Jetzt werde ich ein wenig stutzig: Einfluss? Ist das etwas Tolles? Cooles? Positives?
Einer der grössten Influencer war sicher jener Geheimrat in Weimar, der uns mit seinem unlesbaren und unaufführbaren Drama einen Schinken hinterlassen hat, den sich zwar niemand komplett zu Gemüte führen kann, aber allen als ein Fundus für Zitate, Redensarten und Sprichwörtern fungiert, ohne zu wissen, in welche Mottenkiste er da greift, sagt doch jeder mindestens einmal pro Woche Sprüche wie des Pudels Kern. Viel mehr Influence als der Faust hatte aber sicher der Werther. Der Briefroman schlug 1774 wie eine Bombe ein und löste einen Werther-Tsunami von apokalyptischen Ausmassen aus. Man kleidete sich wie Werther, man sprach wie Werther, man benahm sich wie Werther. Wie Werther wühlte man in seinen Gefühlen oder suhlte sich darin, man trank die gleichen Getränke und ass die gleichen Speisen; die 100%igen Wertherianer kauften sich Pistolen und erschossen sich – wie der Held des Buches.
Und hier sehen wir das grosse Problem: Einfluss ist nicht per se etwas Gutes.
Es gibt guten Einfluss.
Und es gibt schlechten Einfluss.

Es zeigt die heikle Seite unserer Mediengesellschaft auf, dass wir Influence und Influencer sofort positiv belegen. Eine Modebloggerin mit 64538764 Followern kann ihre Jüngerschaft zu stilvoller und ökologischer Kleidung anregen, sie kann sie aber auch in Richtung «Pelz geht wieder» treiben. Ein Travelblogger kann seine 85645308 Leser mit den interessantesten Orten bekannt machen, reisen allerdings alle 85645308 in das «idyllische Goggia-Tal, das unter Touristen kaum bekannt ist und lauschige Wäldchen und heimliche Quellen bietet», dann ist das Goggia-Tal eben nicht mehr idyllisch, lauschig und heimlich, sondern eine Müllhalde. Und was kann eine Foodinfluencerin nicht alles anrichten – man verzeihe das blöde Wortspiel. Wenn 453038464 Menschen lesen, dass vegan nicht mehr cool ist und der Mensch einfach Fleisch, viel Fleisch braucht, hat das ein ökologisches Desaster zur Folge.

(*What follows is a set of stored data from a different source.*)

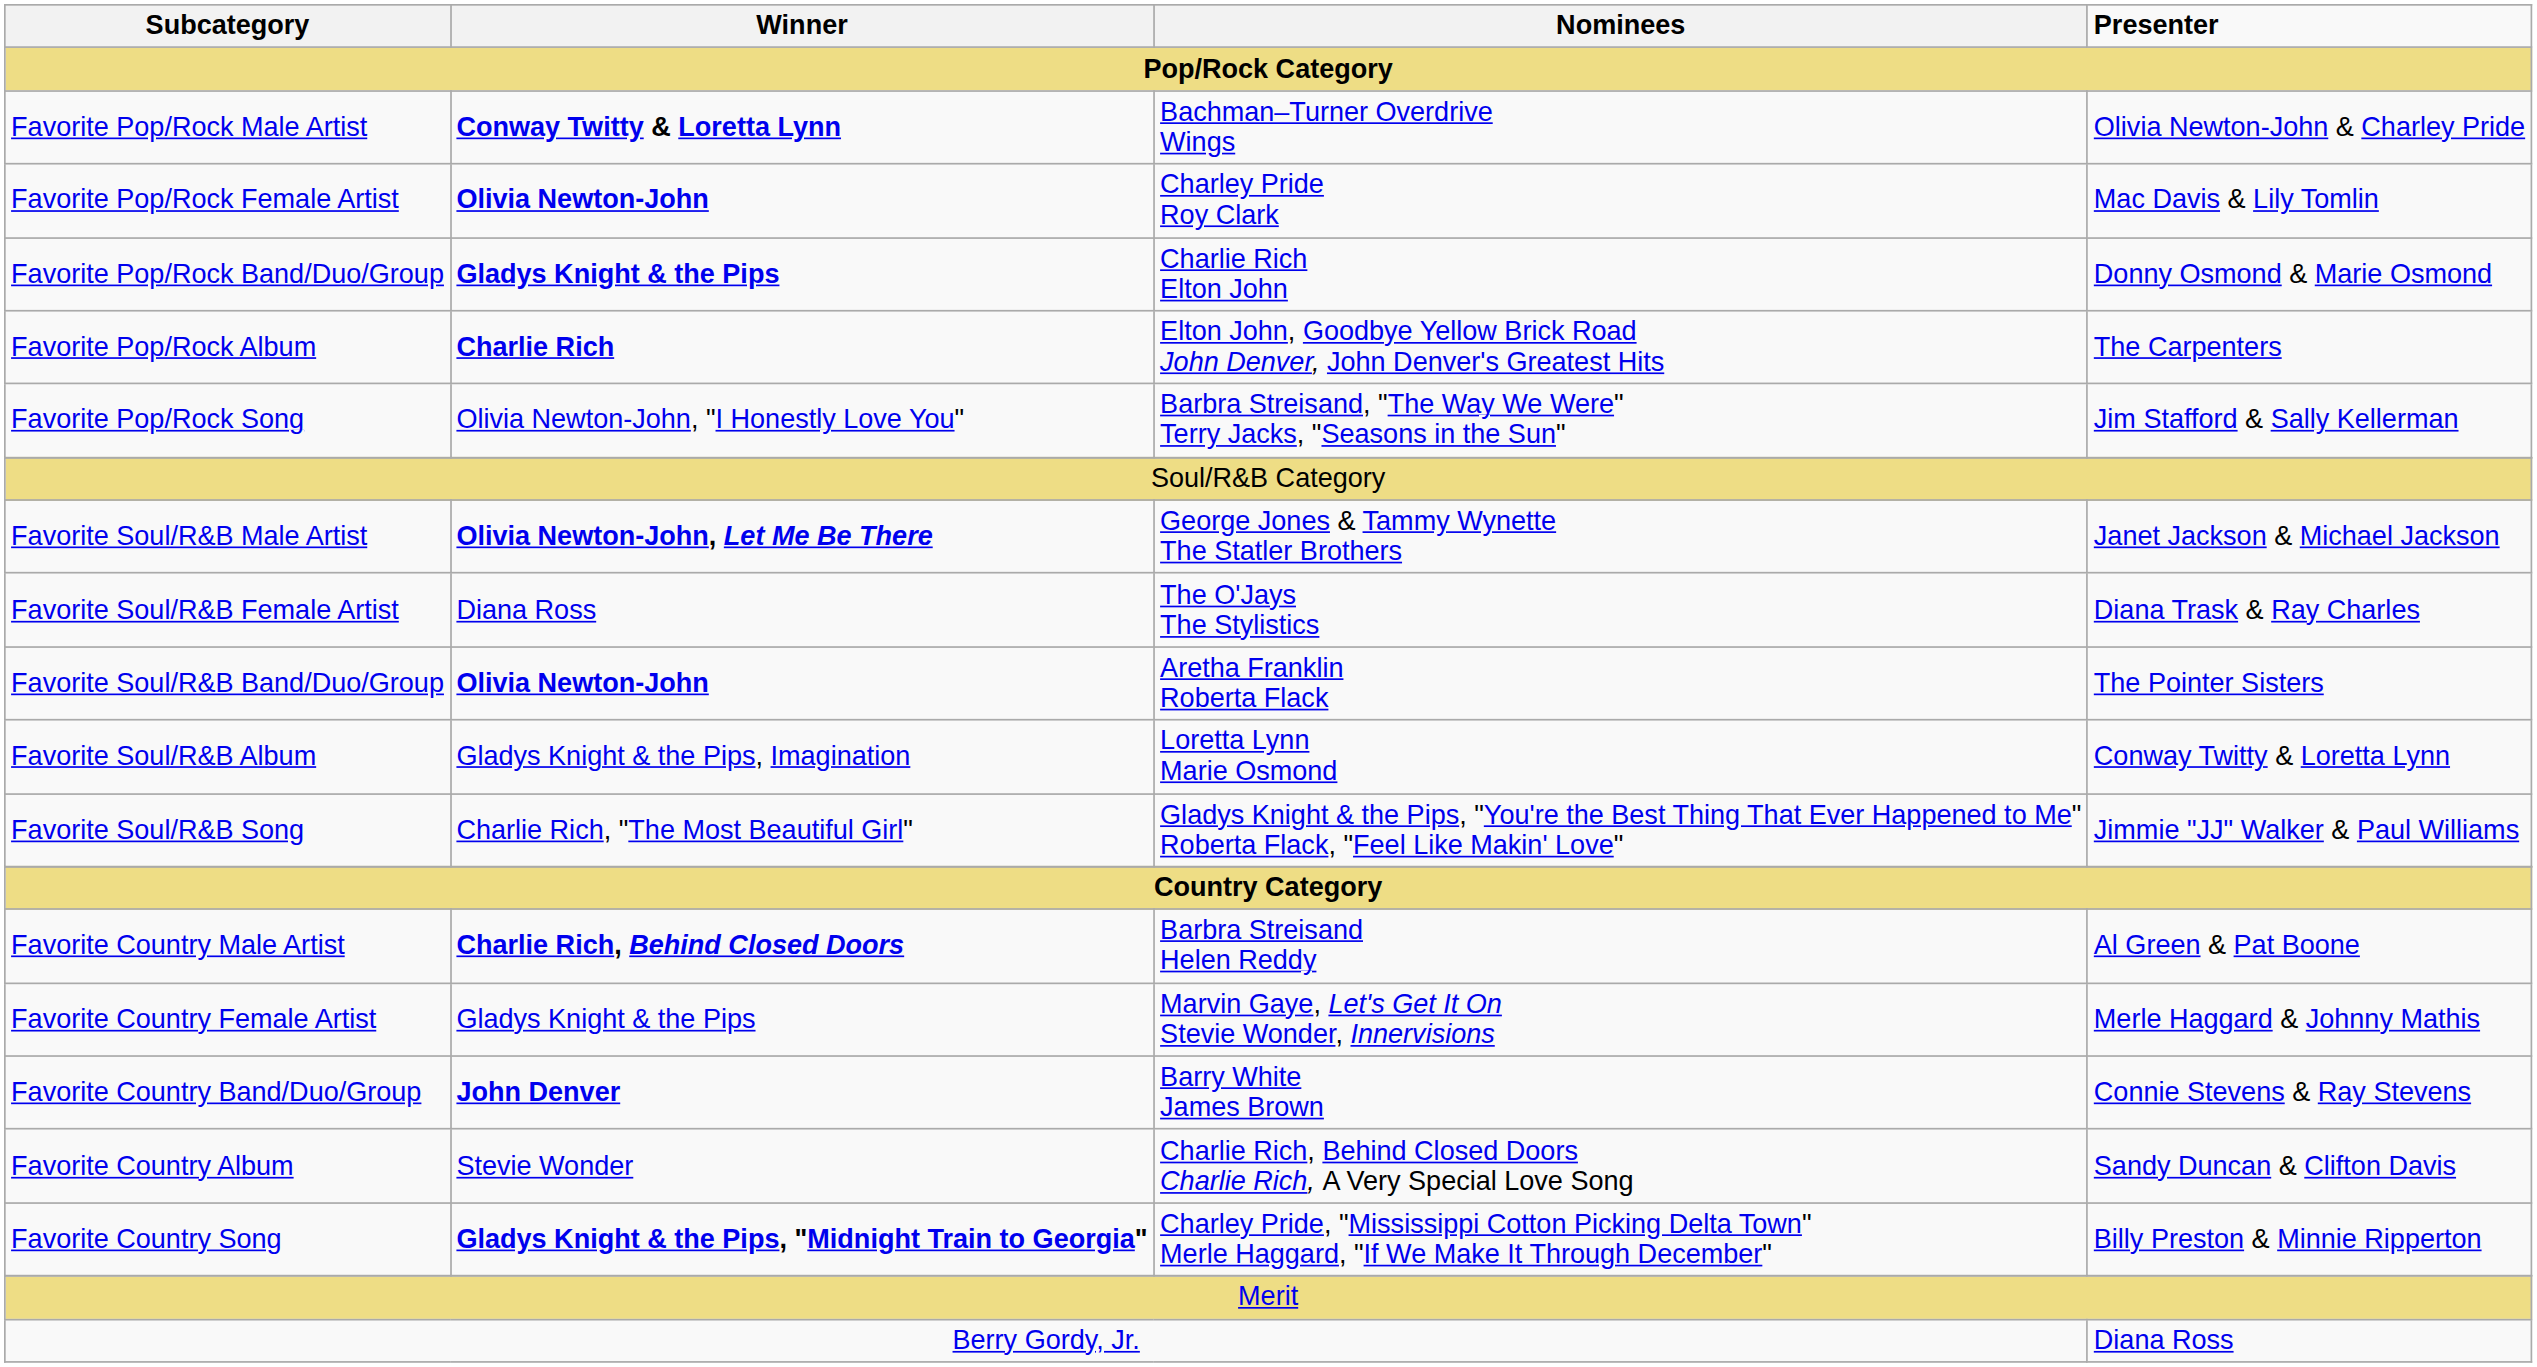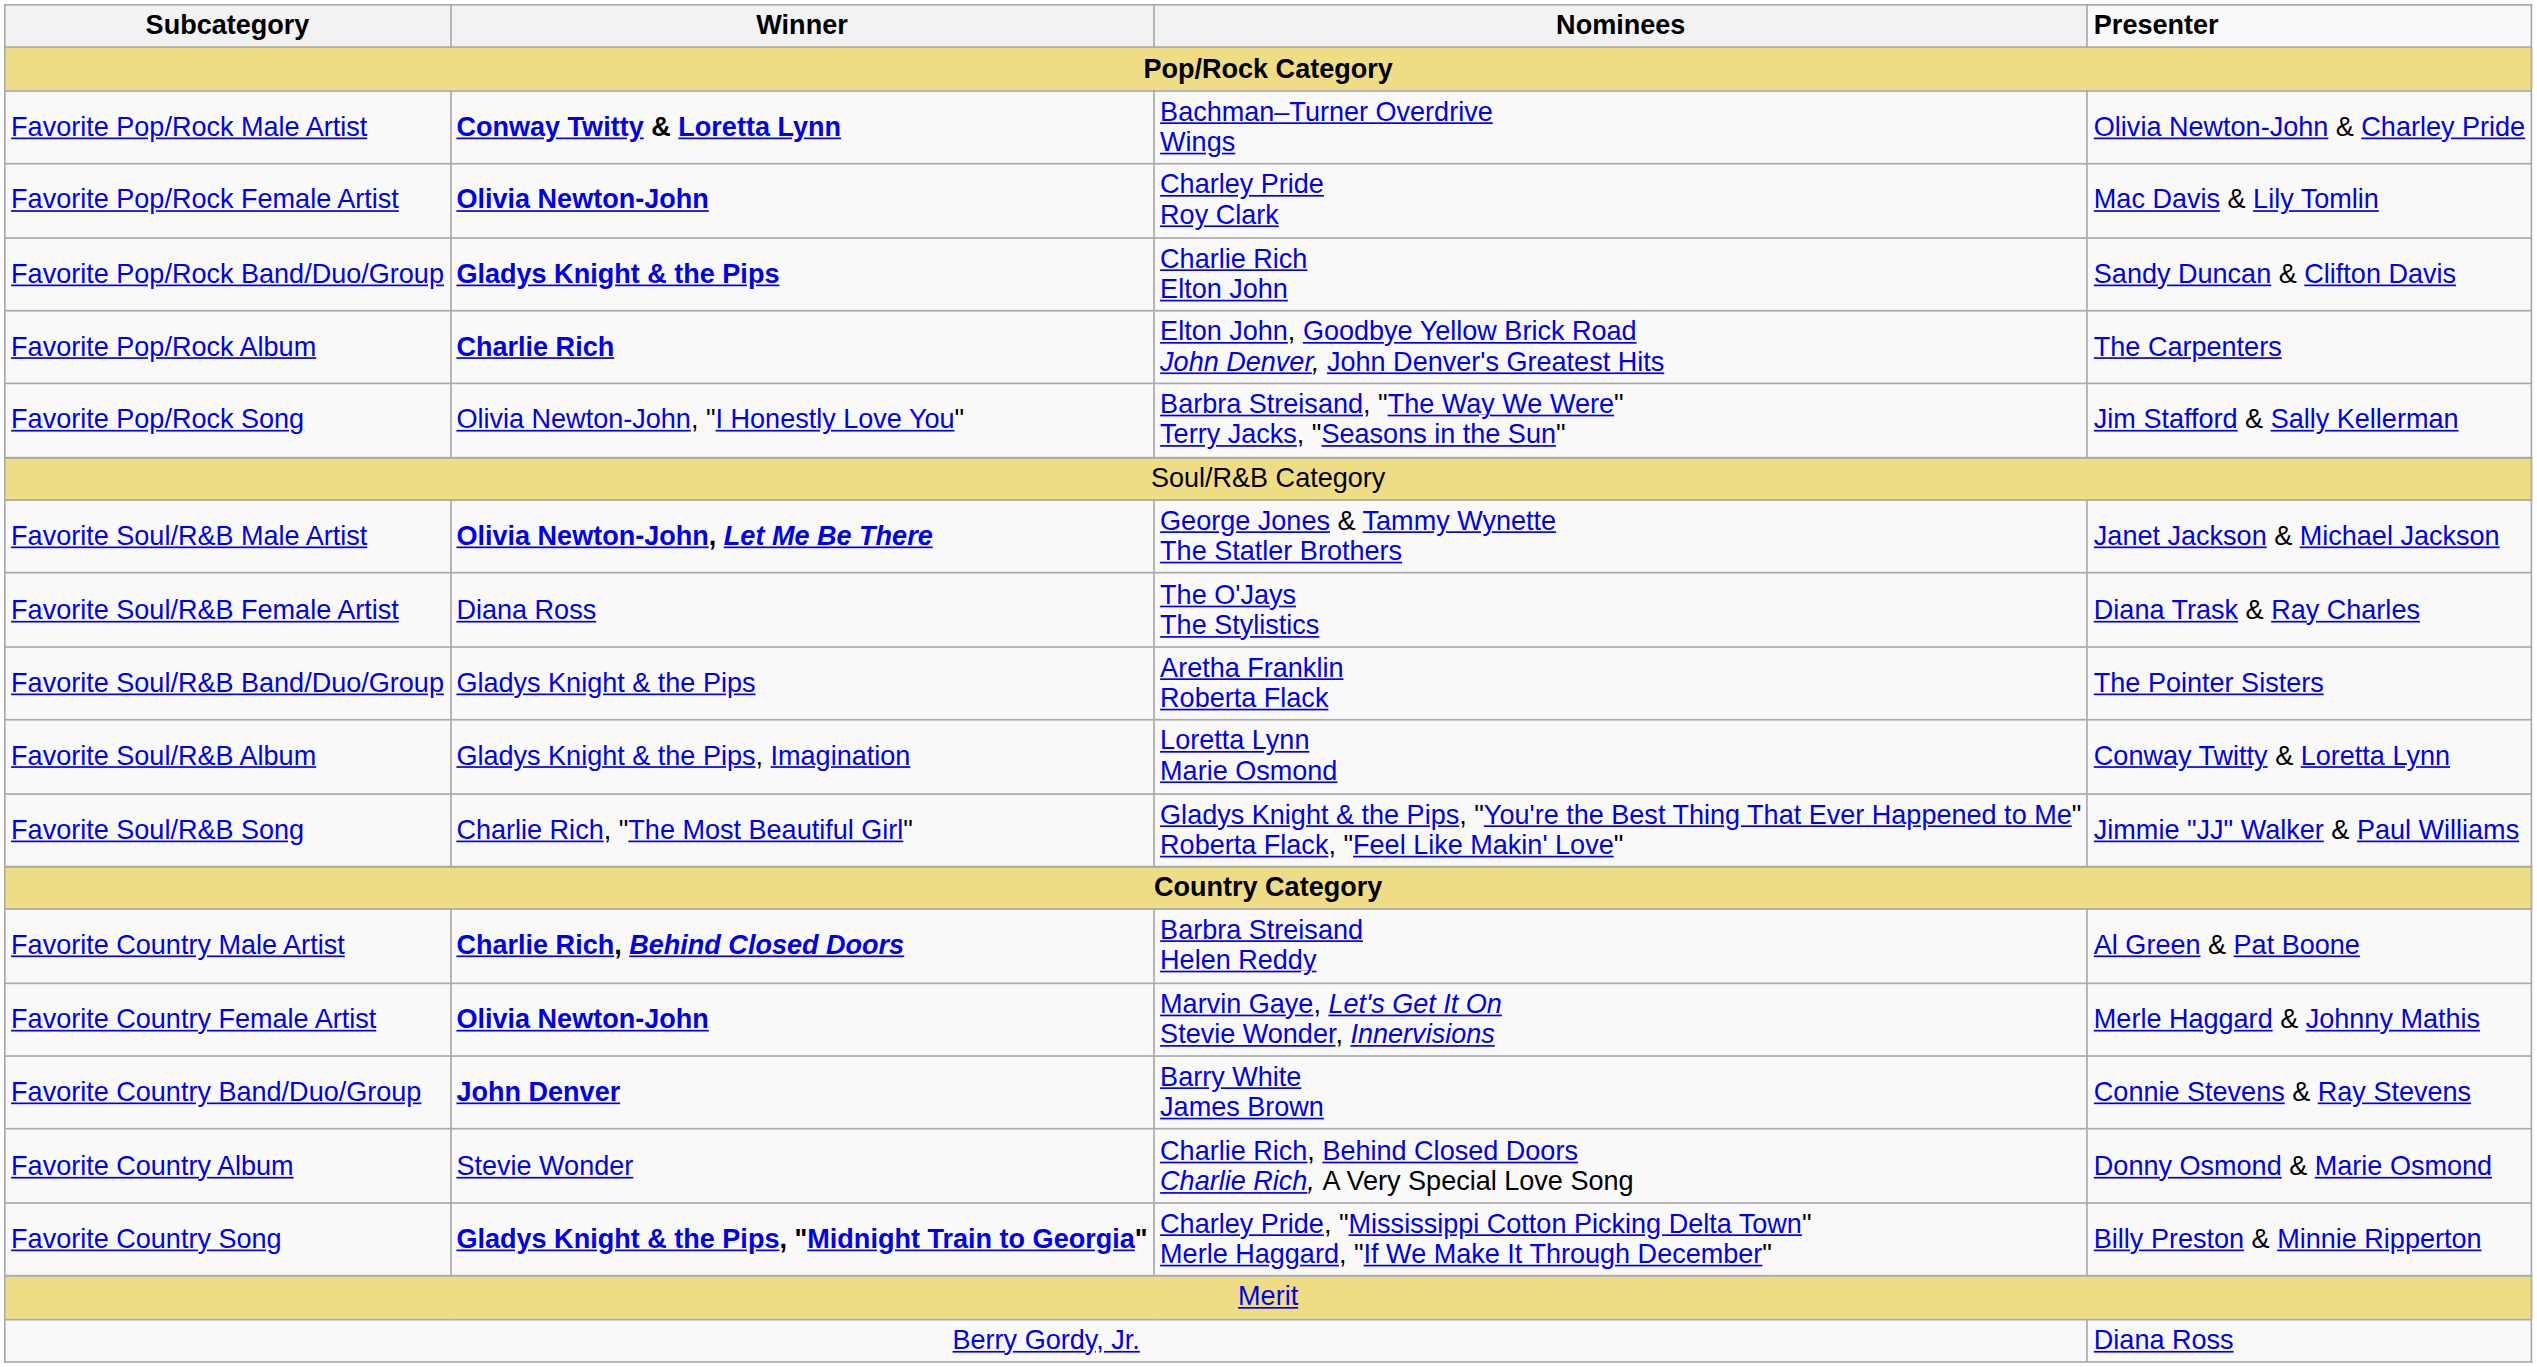Favorite Pop/Rock Band/Duo/Group | Presenter: Donny Osmond & Marie Osmond -> Sandy Duncan & Clifton Davis
Favorite Soul/R&B Band/Duo/Group | Winner: Olivia Newton-John -> Gladys Knight & the Pips
Favorite Country Female Artist | Winner: Gladys Knight & the Pips -> Olivia Newton-John
Favorite Country Album | Presenter: Sandy Duncan & Clifton Davis -> Donny Osmond & Marie Osmond
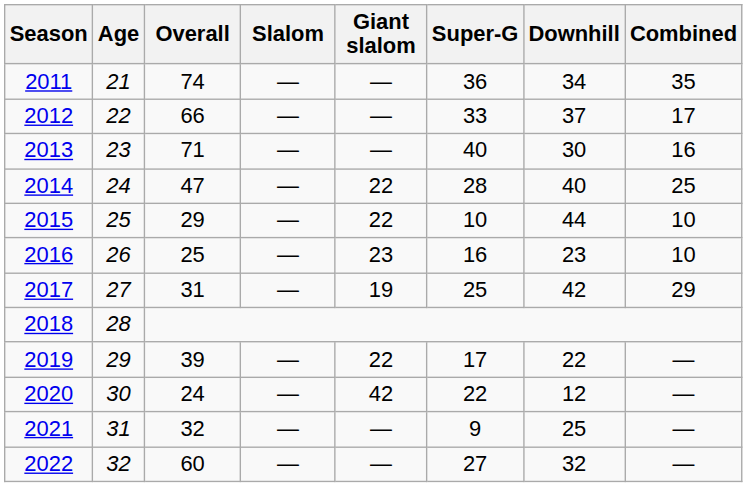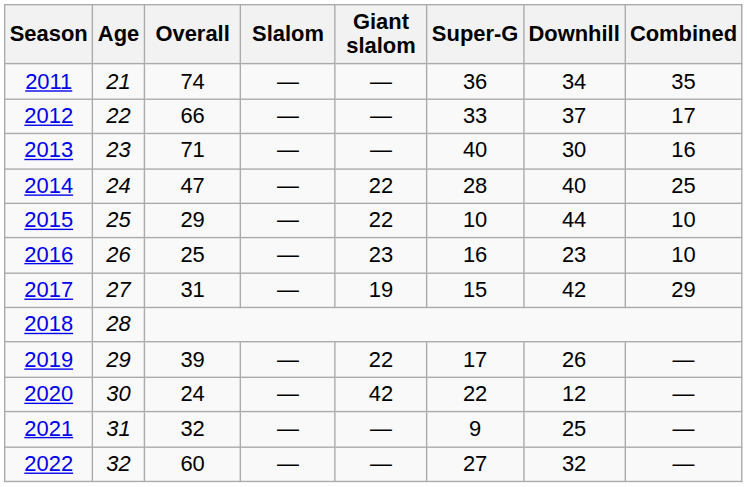2017 | Super-G: 25 -> 15
2019 | Downhill: 22 -> 26
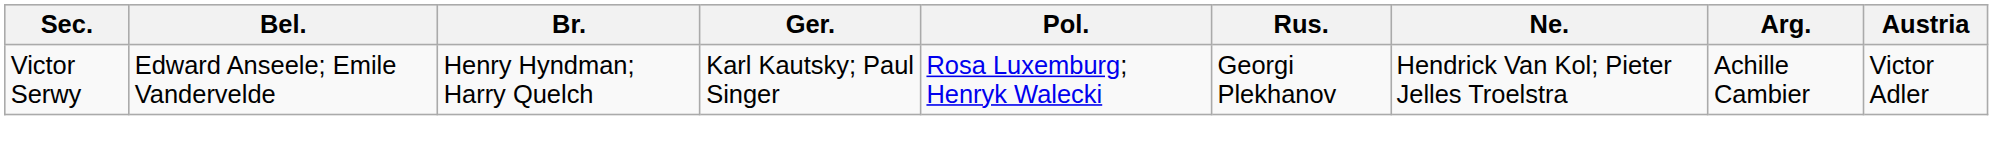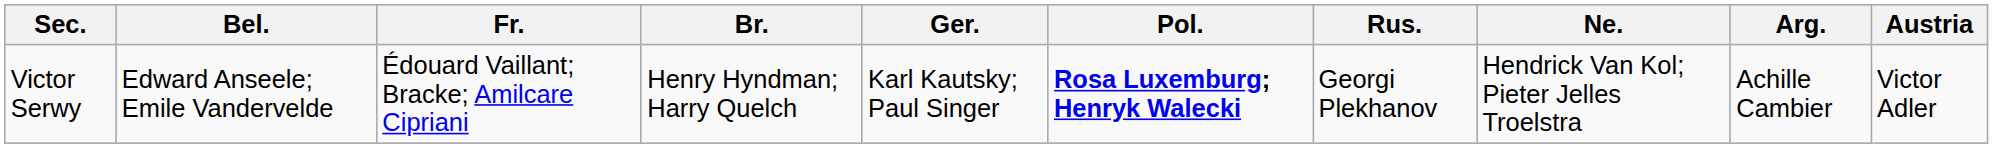+ column: Fr. | Édouard Vaillant; Bracke; Amilcare Cipriani
Victor Serwy | Pol.: normal -> bold
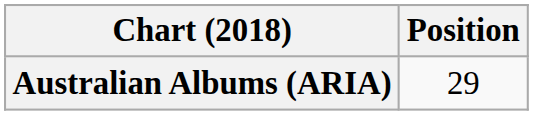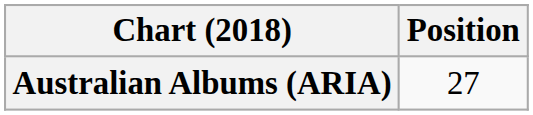Australian Albums (ARIA) | Position: 29 -> 27
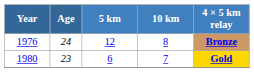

Nein, mich schreckt der Begriff des Influencers und ich will auch gar keiner sein.
Abgesehen davon: Was soll ich denn empfehlen? Und ist nicht der Ratschlag, die Empfehlung, ist nicht der Tipp, die Anregung der Satire und Glosse diametral entgegengesetzt? Man weiss ja nie so genau, ob der Schreiber es ernst meint oder nicht. Anders formuliert: Viele meiner Tipps, Ratschläge, viele meiner Anregungen und Empfehlungen sind ironisch gedacht. Und das widerspricht dem Prinzip des Influencierens.

Langsam komme ich zu der Erkenntnis, dass Mike ein Idiot ist. Ich rufe ihn also an und kündige die Zusammenarbeit. Seine Reaktion allerdings erstaunt mich: Er fängt an zu weinen. Es stellt sich heraus, dass ich sein einziger Kunde bin – beziehungsweise war. Seine Promotion-Firma lief also nicht so gut, wie er mich immer glauben machte.
Vielleicht sollte er sich einen Promoter suchen.

Aber wer promotet Promoter? Zu diesem grundsätzlichen Dilemma ein anderes Mal mehr.